Kid Castle Education recently took steps to de-register its stock and now trades on the pink sheets. 2008 was not a particularly good year for the company as Fully Tax-Adjusted GEO Supplied Non-GAAP EPS fell 40% despite a rise in sales. Also, first quarter EPS and revenue growth were flat.
While not a fan of penny stocks, Kid Castle qualifies as a high risk special situation play if the company can jump start its growth rate. With $.03 in trailing EPS the stock is selling at a P/E of just 5 in a sector that is beginning to gain some momentum on wall street. At its current price the GeoTeam® is considering Kid Castle Education a call option with no expiration. The hope is that, if the company can at the very least remain profitable, it can experience a reduction in its risk premium by an expansion of its P/E ratio.

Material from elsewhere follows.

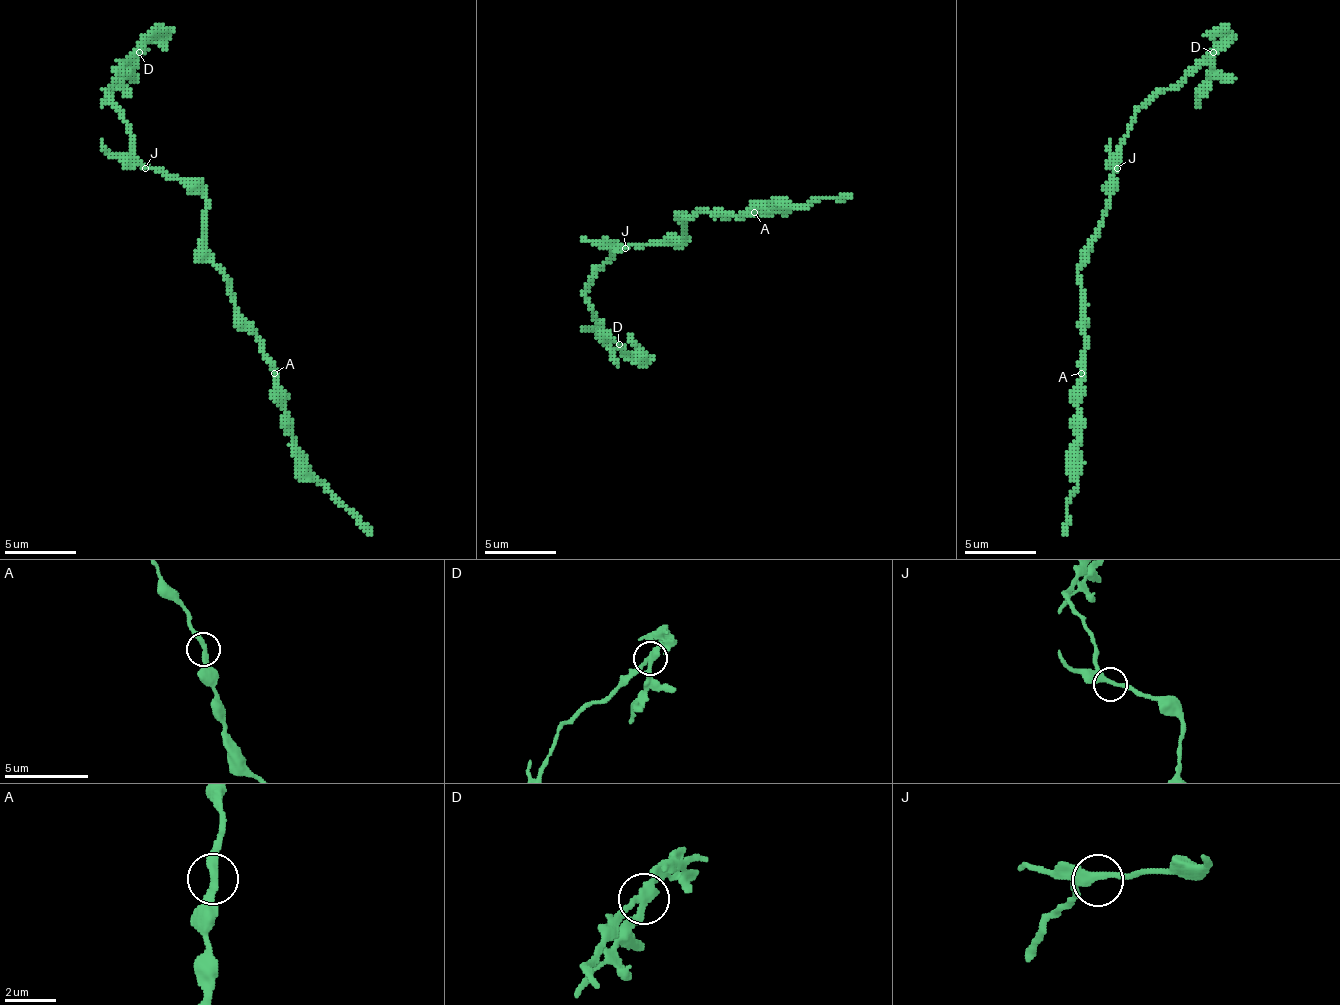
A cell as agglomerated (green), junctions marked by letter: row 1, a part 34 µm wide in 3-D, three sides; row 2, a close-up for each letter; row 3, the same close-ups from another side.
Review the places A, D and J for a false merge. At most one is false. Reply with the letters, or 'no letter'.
D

The GeoTeam located an excerpt in the company's SEC filing 10K (page 8) that indicates a greater focus on improving profitability in the coming year:
"From 2003 to 2008, we have substantially increased our sales and marketing efforts in order to more aggressively market our franchises in China. Such expansion resulted in growth in the sales of our English-learning materials. While we expect to continue expanding our market share in China, we intend to do so by more efficiently utilizing our management and capital resources to more effectively manage our cost of goods sold and other operating expenses. We will continue to devote our resources to increasing the number of our franchises and expanding our publishing operations. On the other hand, we will cut nonessential operations to reduce our operating costs and improve our profitability."
Significant concerns that temper our enthusiasm:
We have assertively expanded our business in the PRC. Our Shanghai operations turned profitable in 2006, and the Group turned profitable in the first quarter of 2007. We anticipate continued expansion of the demand for learning materials and an increase in the number of franchise schools. Furthermore, we foresee better utilization of capital and funds as we identify and implement alternatives for restructuring and refinancing. In order to increase its profit margin, the Group has operated direct-owned schools since 2007. Due to the rapid expansion in our Shanghai operations, the Group foresees additional need for funds in the near future to facilitate its expansion plans during 2009. As discussed in Note 11 to our Condensed Consolidated Financial Statements, the majority of the Group’s existing loans are guaranteed by two directors of the Group who have expressed their willingness to continue to support the Group until other sources of funds have been obtained. Moreover, management believes that, with the support of the directors and continuous PRC sales, the Company would have sufficient funds for its operations, but may need new a bank facility to fulfill its business plan to expand its operations in the future.